The 3 Most Useful Free Tools for Windows System Administrators (I)

The 3 Most Useful Free Tools for Windows System Administrators (I)
5 min read
10 November 2022

One of the biggest problems that a system administrator faces is the need to continuously “put out fires”, solving problems that require immediate action and spending little time on more relevant activities that allow improving the infrastructure in which they operate. It is not surprising that there are studies that say that the time a system technician spends to solve recurring problems represents more or less 80% of his day, while he spends only 20% of the time on operations, improvement, etc.

From Jotelulu we believe that we can help SysAdmin to optimize your work time, making small recommendations, such as drawing a page: a selection of some of the most useful tools for Windows system administration.

This time, we are going to review some of the tools provided by Microsoft, but not integrated with their versions of Windows. In these cases, it is necessary to download its knowledge base, currently called “Microsoft Docs“, and where large amounts of manuals, documentation, tutorials and tools such as these reside.

The tools we will discuss below are all included in “Microsoft SysInternals“, a set of tools and support for system technicians, created by Mark Russinovich in 1996.

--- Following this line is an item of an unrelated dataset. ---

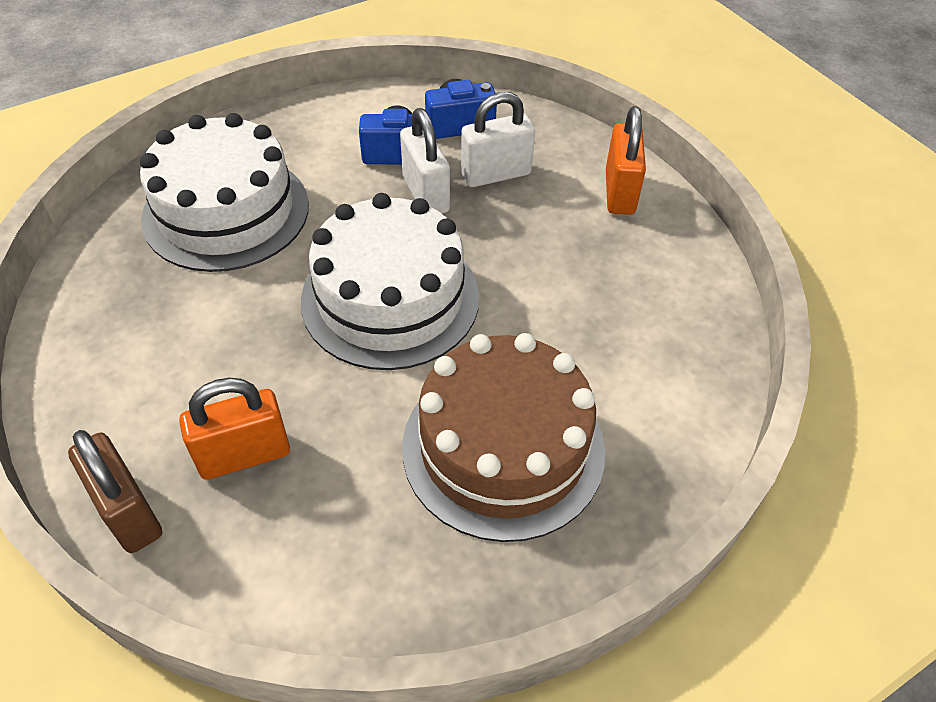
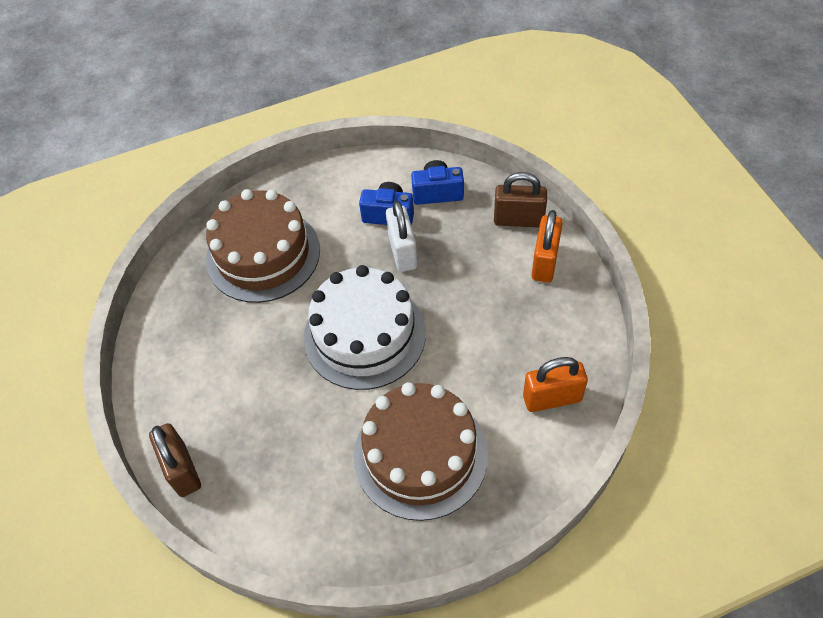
camera: 15 degrees right, 5 degrees up
(226, 211) = (263, 254): white cake -> brown cake
(244, 455) = (255, 440): orange padlock -> orange padlock (552, 398)
(496, 174) = (456, 239): white padlock -> none
(573, 148) = (518, 220): none -> brown padlock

Since we don't have time to analyze them all, we are going to talk about 3 tools that can be quite useful on a day-to-day basis, and that are probably the best among all the SysInternals tools (at least not from our point of view).

The selected tools are:

  • Process Explorer
  • ProcessMonitor
  • PSTools

Process Expor

Process Explorer is a great troubleshooting tool. It allows performing an exhaustive analysis of system performance, being able to find problems that are penalizing performance, in addition to helping us to detect malware or viruses.

This tool shows all processes in system usage, execution structure, and CPU and memory usage for each process. It also allows you to view other information, such as the commands used to start the process, the path to execute the process, and the system services related to the process.

The Process Explorer allows you to see, as in the case of the task manager, basic resource statistics, but also provides the name of the provider that created the process and a description of what the process is or what it executes.


Process Monitor is the perfect complement to the Process Explorer, and was designed to monitor and obtain additional information about each system process, to better understand what is happening.

It allows us to see what registry keys are to be used by a program and, therefore, where it stores its configuration and what changes are made each time an alteration occurs, what processes access different resources (such as file systems, network, connection to the Internet, etc.).

One of the things that makes this tool so powerful and efficient is its filtering capacity, which allows us to refine our searches and obtain extensive information about any process and its activities in the system.


PsTools is not an application, but a set of applications with similar purposes and functions. The functionality we refer to is non-UNIX System V-style process scanning, or rather, process snapshots.

There is a version of PowerShell for each of them, but many administrators will say that these tools are obsolete, or better, they are not necessary, so they can be replaced by corresponding PowerShell cmdlets. But it is much easier to use these commands than PowerShell does, working identically on any version of Windows.

The tools included in this package are:

  • PsExec: Allows you to execute processes remotely.
  • PsFile: Show open files remotely.
  • PsGetSid: Shows the SID of the computer or system.
  • PsInfo: Shows basic and very relevant information about the system.
  • PsKill: Allows to terminate processes in execution.
  • PsList: Shows lists of detailed information about the processes in execution.
  • PsLoggedOn: Shows that it is connected to the system, and reports whether it is facing locally or by shared resources.
  • PsLogList: Allows you to transfer the event log records.
  • PsPassword: Allows you to alter passwords.
  • PsPing: It is used to measure the performance of the network.
  • PsService: Allows you to view and control the system services.
  • PsShutdown: Allows you to force or restart or shut down the system, which is very useful in certain cases of saturation.
  • PsSuspend: Allows to suspend a process in execution.